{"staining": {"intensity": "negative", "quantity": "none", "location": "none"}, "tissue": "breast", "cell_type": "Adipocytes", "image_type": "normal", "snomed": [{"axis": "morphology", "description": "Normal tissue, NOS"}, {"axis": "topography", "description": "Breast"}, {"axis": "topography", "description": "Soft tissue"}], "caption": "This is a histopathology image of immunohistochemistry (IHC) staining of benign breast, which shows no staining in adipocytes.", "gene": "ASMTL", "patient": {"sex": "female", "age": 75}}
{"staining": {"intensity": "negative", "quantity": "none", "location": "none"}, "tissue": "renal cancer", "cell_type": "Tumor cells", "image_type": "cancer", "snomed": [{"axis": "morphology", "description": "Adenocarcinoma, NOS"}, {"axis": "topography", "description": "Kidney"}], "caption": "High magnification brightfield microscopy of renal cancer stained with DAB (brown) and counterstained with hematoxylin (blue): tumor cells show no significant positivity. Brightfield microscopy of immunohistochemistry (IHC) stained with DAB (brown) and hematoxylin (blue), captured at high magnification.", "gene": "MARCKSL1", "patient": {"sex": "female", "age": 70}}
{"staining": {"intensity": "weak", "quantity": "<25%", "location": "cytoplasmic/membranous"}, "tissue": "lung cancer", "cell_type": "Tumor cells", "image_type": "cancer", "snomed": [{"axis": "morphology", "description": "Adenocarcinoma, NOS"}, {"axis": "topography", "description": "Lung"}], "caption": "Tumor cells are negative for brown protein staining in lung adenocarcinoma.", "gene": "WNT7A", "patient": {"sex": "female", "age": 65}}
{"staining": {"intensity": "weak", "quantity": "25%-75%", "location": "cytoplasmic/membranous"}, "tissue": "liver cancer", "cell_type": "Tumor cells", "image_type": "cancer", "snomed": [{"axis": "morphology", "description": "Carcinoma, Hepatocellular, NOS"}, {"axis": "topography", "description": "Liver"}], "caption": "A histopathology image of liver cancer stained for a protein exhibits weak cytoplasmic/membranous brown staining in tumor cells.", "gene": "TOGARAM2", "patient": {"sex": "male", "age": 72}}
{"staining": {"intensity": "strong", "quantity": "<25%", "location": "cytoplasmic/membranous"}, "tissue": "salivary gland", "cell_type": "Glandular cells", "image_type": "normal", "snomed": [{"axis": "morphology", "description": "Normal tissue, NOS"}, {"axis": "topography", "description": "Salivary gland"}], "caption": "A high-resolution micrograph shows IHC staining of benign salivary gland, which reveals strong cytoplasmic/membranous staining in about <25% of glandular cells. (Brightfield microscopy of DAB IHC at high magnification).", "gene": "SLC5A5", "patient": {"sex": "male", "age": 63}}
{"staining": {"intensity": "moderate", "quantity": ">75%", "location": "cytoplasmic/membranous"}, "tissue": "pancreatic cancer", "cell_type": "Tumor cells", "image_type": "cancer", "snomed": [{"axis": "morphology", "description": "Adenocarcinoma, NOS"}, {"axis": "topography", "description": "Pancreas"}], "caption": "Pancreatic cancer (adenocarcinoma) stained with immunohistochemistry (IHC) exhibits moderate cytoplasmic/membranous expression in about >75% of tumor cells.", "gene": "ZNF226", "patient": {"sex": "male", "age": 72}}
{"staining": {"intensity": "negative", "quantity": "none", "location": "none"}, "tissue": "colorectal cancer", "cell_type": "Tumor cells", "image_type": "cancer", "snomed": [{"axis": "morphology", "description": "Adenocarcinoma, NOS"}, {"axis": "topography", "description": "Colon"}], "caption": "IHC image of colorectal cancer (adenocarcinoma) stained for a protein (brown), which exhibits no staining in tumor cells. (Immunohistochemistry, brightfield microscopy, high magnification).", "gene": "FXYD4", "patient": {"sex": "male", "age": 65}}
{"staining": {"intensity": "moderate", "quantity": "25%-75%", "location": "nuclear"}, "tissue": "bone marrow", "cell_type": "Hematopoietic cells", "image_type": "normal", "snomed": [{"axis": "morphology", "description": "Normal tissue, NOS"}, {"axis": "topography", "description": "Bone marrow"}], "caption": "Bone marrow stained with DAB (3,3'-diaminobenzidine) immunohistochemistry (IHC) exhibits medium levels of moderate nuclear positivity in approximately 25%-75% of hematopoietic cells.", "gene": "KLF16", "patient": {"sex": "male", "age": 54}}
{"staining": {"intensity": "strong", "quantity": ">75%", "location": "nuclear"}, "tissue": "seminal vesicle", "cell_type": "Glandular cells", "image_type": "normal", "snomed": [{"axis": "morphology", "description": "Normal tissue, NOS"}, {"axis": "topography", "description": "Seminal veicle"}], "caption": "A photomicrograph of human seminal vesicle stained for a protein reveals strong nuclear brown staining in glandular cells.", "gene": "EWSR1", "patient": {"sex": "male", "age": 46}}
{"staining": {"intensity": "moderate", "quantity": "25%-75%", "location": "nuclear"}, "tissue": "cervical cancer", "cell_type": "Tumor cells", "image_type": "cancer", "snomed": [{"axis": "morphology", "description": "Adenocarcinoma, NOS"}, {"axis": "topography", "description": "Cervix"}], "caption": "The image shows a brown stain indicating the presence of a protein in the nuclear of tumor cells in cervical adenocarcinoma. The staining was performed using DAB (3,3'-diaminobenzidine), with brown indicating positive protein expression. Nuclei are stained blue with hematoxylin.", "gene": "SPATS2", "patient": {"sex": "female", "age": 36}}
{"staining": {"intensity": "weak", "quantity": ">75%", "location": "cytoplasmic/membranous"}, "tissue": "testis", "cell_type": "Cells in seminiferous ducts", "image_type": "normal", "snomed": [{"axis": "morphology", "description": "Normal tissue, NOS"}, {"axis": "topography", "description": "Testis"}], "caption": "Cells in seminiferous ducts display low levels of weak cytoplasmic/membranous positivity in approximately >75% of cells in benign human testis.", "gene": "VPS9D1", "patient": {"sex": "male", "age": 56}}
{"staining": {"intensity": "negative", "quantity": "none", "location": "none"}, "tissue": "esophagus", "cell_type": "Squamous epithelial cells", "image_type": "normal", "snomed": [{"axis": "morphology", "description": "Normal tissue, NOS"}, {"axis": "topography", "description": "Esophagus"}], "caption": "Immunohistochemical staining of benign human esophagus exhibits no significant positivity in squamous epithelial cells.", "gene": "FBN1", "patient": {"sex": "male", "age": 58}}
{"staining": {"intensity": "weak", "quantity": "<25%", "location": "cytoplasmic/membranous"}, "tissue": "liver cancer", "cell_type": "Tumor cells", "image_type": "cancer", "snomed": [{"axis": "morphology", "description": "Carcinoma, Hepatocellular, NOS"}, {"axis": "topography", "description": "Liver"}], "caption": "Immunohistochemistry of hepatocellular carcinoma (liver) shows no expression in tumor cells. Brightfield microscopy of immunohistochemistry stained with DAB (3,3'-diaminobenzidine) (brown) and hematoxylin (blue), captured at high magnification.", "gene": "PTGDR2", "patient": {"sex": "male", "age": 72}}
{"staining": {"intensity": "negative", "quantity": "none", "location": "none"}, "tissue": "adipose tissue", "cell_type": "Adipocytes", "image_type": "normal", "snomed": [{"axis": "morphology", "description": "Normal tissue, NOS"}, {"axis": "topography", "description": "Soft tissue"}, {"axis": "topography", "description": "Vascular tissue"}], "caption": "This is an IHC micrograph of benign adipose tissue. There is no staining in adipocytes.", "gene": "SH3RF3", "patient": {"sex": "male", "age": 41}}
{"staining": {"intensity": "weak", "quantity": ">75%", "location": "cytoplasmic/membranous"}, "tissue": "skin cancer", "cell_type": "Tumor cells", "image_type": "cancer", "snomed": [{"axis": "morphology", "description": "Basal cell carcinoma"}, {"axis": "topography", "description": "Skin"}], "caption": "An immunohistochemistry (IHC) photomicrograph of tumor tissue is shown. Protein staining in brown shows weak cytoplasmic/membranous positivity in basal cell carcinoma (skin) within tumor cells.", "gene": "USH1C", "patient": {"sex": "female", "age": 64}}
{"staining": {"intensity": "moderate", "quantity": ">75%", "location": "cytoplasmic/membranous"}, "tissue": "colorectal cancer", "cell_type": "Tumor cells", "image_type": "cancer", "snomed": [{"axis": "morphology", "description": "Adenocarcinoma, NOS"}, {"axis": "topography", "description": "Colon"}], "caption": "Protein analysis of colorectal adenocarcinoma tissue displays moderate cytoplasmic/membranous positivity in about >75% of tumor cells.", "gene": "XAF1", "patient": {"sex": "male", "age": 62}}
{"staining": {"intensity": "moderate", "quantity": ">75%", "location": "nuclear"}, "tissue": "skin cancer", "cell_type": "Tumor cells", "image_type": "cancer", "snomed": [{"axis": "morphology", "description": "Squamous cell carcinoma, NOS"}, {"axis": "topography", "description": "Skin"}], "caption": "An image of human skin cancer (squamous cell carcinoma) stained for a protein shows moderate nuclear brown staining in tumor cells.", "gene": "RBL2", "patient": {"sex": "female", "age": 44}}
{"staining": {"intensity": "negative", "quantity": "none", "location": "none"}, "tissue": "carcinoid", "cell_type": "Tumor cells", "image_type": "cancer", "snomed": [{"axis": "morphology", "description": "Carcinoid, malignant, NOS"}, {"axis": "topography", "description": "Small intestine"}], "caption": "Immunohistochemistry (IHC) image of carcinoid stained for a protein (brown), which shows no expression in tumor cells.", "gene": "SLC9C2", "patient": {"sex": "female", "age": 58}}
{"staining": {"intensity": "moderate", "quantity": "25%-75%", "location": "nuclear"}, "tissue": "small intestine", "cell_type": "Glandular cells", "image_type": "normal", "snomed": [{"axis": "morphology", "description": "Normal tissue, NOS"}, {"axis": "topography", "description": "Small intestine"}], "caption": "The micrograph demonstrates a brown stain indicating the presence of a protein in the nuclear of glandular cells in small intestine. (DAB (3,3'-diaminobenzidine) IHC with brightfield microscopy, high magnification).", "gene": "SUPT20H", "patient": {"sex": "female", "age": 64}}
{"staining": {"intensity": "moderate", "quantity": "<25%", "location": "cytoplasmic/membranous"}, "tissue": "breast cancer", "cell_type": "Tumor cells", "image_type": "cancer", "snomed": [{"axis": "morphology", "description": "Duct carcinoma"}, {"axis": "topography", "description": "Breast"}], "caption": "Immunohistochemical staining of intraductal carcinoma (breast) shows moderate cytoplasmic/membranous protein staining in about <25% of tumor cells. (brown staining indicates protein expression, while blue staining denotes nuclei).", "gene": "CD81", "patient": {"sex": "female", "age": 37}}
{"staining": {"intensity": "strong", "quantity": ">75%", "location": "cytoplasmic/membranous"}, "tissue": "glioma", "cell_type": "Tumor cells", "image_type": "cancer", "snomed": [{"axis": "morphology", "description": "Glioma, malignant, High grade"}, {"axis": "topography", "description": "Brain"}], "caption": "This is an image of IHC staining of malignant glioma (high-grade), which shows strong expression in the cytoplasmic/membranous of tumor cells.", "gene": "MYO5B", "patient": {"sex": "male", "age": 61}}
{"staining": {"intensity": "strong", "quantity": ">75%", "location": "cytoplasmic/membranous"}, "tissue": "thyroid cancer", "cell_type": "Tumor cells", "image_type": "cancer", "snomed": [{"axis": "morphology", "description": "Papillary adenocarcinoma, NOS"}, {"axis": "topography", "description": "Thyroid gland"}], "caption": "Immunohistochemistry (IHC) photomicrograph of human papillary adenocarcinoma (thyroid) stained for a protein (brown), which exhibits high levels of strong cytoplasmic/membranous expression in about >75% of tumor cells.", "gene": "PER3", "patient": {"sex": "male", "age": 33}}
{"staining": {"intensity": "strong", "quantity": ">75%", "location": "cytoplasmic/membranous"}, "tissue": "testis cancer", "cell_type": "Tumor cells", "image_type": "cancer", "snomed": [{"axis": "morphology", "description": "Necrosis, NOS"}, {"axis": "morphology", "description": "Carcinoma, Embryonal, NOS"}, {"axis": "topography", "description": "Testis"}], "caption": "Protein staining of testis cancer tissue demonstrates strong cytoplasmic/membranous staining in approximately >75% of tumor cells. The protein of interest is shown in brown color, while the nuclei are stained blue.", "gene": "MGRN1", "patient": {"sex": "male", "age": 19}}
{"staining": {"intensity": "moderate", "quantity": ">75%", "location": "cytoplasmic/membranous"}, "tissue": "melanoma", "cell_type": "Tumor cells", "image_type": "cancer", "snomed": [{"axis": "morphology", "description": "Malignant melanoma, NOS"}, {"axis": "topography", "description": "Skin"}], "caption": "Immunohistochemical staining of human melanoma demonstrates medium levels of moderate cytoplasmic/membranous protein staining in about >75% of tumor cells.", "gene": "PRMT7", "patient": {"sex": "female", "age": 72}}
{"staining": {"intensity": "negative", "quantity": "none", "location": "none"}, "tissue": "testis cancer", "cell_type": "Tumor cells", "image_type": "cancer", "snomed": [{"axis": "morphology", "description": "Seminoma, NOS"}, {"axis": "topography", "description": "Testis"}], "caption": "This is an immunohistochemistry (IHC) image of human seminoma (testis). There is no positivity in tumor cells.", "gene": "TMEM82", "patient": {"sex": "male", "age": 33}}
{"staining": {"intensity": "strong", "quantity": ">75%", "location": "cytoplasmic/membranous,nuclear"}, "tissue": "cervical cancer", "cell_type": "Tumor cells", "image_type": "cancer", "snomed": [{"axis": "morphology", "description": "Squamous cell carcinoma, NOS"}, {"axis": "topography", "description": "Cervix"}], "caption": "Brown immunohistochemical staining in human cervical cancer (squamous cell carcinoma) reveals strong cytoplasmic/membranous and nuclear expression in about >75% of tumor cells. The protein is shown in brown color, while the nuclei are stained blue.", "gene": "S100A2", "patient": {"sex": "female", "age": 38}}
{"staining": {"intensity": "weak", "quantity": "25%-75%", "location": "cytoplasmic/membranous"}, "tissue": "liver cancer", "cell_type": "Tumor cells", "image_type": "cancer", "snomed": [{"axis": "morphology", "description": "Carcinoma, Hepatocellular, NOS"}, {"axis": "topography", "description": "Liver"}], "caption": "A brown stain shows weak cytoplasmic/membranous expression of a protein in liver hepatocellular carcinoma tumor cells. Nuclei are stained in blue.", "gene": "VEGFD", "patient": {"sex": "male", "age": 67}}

+--

EXERCISE: Only those lines of the entries above that run from the line containing "image shows a" to the line containing "of benign human", both included, should be transcribed exactly.

ANSWER BELOW:
{"staining": {"intensity": "moderate", "quantity": "25%-75%", "location": "nuclear"}, "tissue": "cervical cancer", "cell_type": "Tumor cells", "image_type": "cancer", "snomed": [{"axis": "morphology", "description": "Adenocarcinoma, NOS"}, {"axis": "topography", "description": "Cervix"}], "caption": "The image shows a brown stain indicating the presence of a protein in the nuclear of tumor cells in cervical adenocarcinoma. The staining was performed using DAB (3,3'-diaminobenzidine), with brown indicating positive protein expression. Nuclei are stained blue with hematoxylin.", "gene": "SPATS2", "patient": {"sex": "female", "age": 36}}
{"staining": {"intensity": "weak", "quantity": ">75%", "location": "cytoplasmic/membranous"}, "tissue": "testis", "cell_type": "Cells in seminiferous ducts", "image_type": "normal", "snomed": [{"axis": "morphology", "description": "Normal tissue, NOS"}, {"axis": "topography", "description": "Testis"}], "caption": "Cells in seminiferous ducts display low levels of weak cytoplasmic/membranous positivity in approximately >75% of cells in benign human testis.", "gene": "VPS9D1", "patient": {"sex": "male", "age": 56}}
{"staining": {"intensity": "negative", "quantity": "none", "location": "none"}, "tissue": "esophagus", "cell_type": "Squamous epithelial cells", "image_type": "normal", "snomed": [{"axis": "morphology", "description": "Normal tissue, NOS"}, {"axis": "topography", "description": "Esophagus"}], "caption": "Immunohistochemical staining of benign human esophagus exhibits no significant positivity in squamous epithelial cells.", "gene": "FBN1", "patient": {"sex": "male", "age": 58}}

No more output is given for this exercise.